When the leading candidate for the Republican presidential nomination was asked by CNN for his response to the recently-announced accord with Iran, he didn’t mince words. “I would have made a deal not from desperation,” he said. “I would have doubled and tripled up the sanctions, and I would’ve made a much better deal.”
Four years ago, this same man hired investigators in Hawaii with the hope of debunking President Obama’s birth certificate and proving, once and for all, that Americans had been duped into electing a foreigner. Back then, he told Meredith Vieira of NBC that his investigators “cannot believe what they’re finding.”
Perhaps they couldn’t believe it because they weren’t finding anything.
Donald Trump is famous for many things, including the 1987 bestseller The Art of the Deal– a book about how you too can become, like him, a billionaire who has filed for bankruptcy four times simply by leveraging your multi-million dollar inheritance. Trump is bombastic, crass, and inflated enough by his fortune to ensure that we treat his apparent derangement as merely a quirk or an amusing eccentricity. For a long time, even during his ill-fated birth certificate investigation, it was hard to know if Trump was unhinged or in on the joke. During the 2011 White House Correspondents Dinner, President Obama and comedian Seth Meyers skewered the Donald.
“Donald Trump has been saying he will run for president as a Republican,” Meyers said, “which is surprising because I just assumed that he was running as a joke.” Trump later claimed he was “honored” by the roasting, though it certainly didn’t appear that way at the time.
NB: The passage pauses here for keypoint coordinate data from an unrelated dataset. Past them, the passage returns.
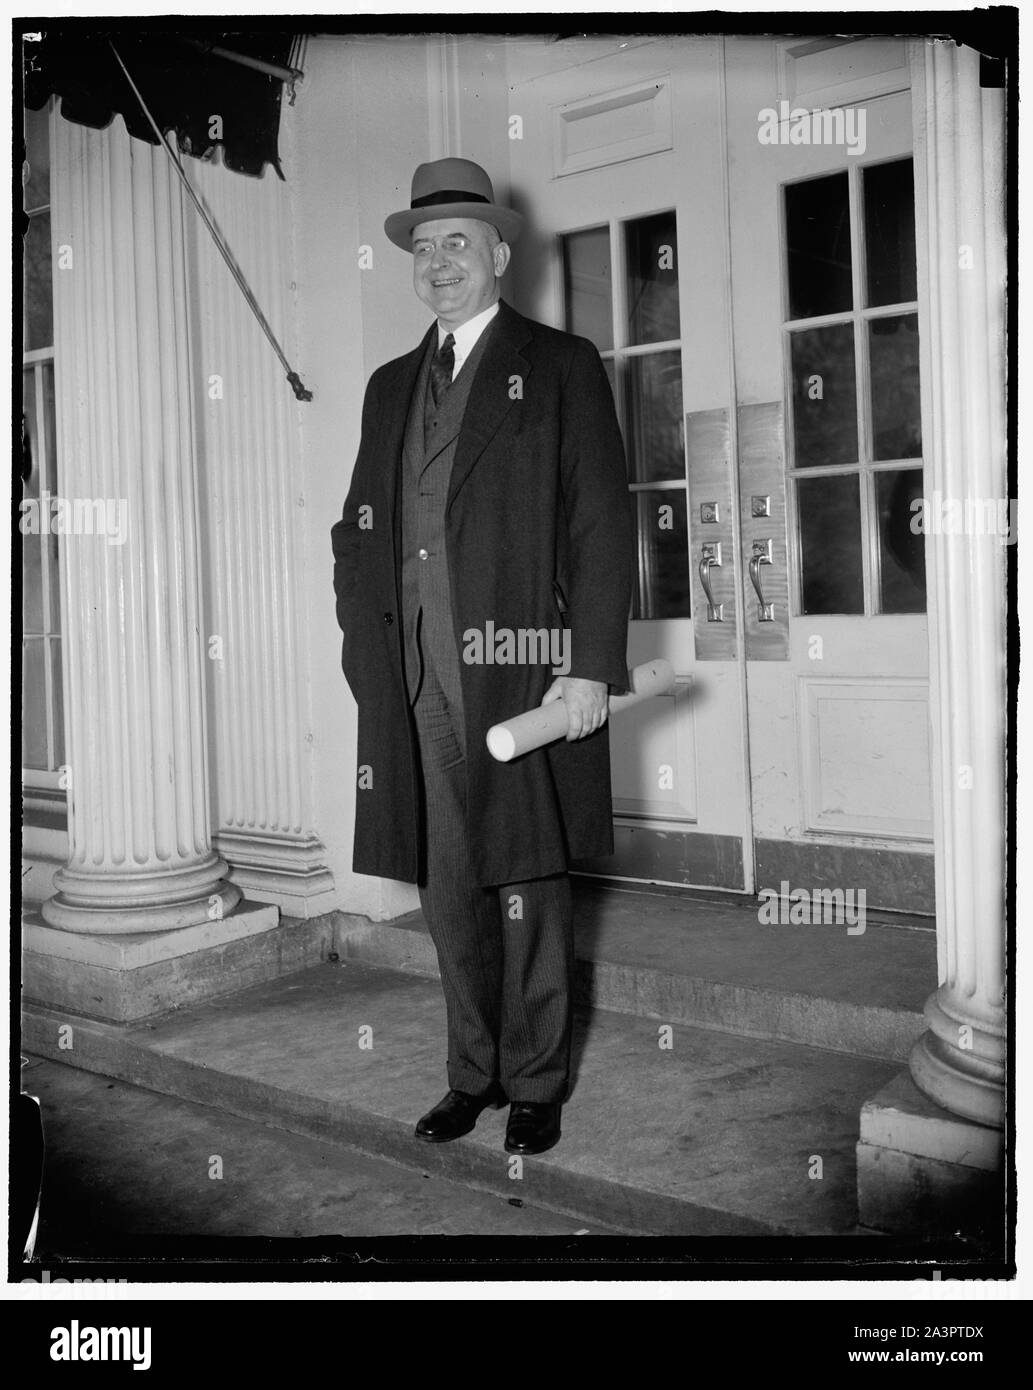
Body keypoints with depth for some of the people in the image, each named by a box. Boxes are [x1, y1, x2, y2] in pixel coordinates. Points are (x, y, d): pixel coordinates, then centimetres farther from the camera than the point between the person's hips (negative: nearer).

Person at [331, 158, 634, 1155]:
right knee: (448, 893, 11)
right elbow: (360, 532, 18)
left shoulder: (560, 367, 3)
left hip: (523, 672, -4)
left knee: (528, 887, 5)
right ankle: (473, 1073, 27)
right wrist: (366, 655, 7)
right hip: (416, 683, 5)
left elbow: (602, 525, -4)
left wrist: (590, 667, -13)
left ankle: (535, 1083, 21)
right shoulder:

Today, despite the fact that he appears to know almost nothing about the geopolitical and global stakes and implications of America’s years-long negotiation with Iran, this man is now perched at the top of the national polls for the next Republican presidential nominee. In an ever-expanding field, more Republicans support The Donald as their next Commander-in-Chief than anyone else.
And to a certain extent, this makes sense, not just because of Trump’s celebrity, but also because Trump’s blustering, arrogant, and dimwitted appeals to paranoia, xenophobia, and American hegemony resonate among voters who believe their culture and privileged status have been under constant attack in the Obama era.
The party of John Boehner, Mitch McConnell, Ted Cruz, and Tom Cotton should consider itself lucky. Trump embodies everything they’ve been championing: Extravagant wealth, reflexive opposition to anything and everything proposed by President Obama, a foreign policy that values war over peace and hostility over cooperation, the kind of guy who, to paraphrase Stephen Colbert, thinks with his gut, a one-man tribute to the rare success, achievable only in America, in which you never have to know or be responsible for anything you say or do because you can just let your money talk for you.
lamarw at gmail dot com
That, my friends, is true American exceptionalism: When you can become so secure in your privilege, you’re able to spend a small fortune chasing down a racist conspiracy theory about the country’s first black president, label Mexican immigrants as primarily drug dealers and rapists sent here at the behest of their government, dismiss a breakthrough negotiation with Iran by claiming you could have struck a better deal ensuring more suffering, and shortly thereafter, become the leading candidate for the Republican presidential nomination.
Oh, and when you can refute the notion that you’re, in any way, a racist by referencing the thousands of hispanics someone else hired on your behalf and the 2012 season of Celebrity Apprentice, when you crowned Arsenio Hall as the winner. And when no one in the media would ever dare confront you because they’re too busy being wowed by your private plane and your gilded office building and, wow, how approachable and funny and personable you are, how you’re comfortable enough to drop a few f-bombs, because that makes people feel special.
Donald Trump’s popularity isn’t a fluke, and it isn’t simply attributable to his celebrity. Donald Trump is on top because Donald Trump is exactly the candidate Republicans deserve: A thrice-married billionaire bigot who opposes same-sex marriages on moral grounds. Republicans can get behind that.
,Recently, Jon Stewart joked that Donald Trump was running as America’s id. It was a funny clip. But the truth is Donald Trump isn’t the party’s ID. Donald is the Republican Party’s superego.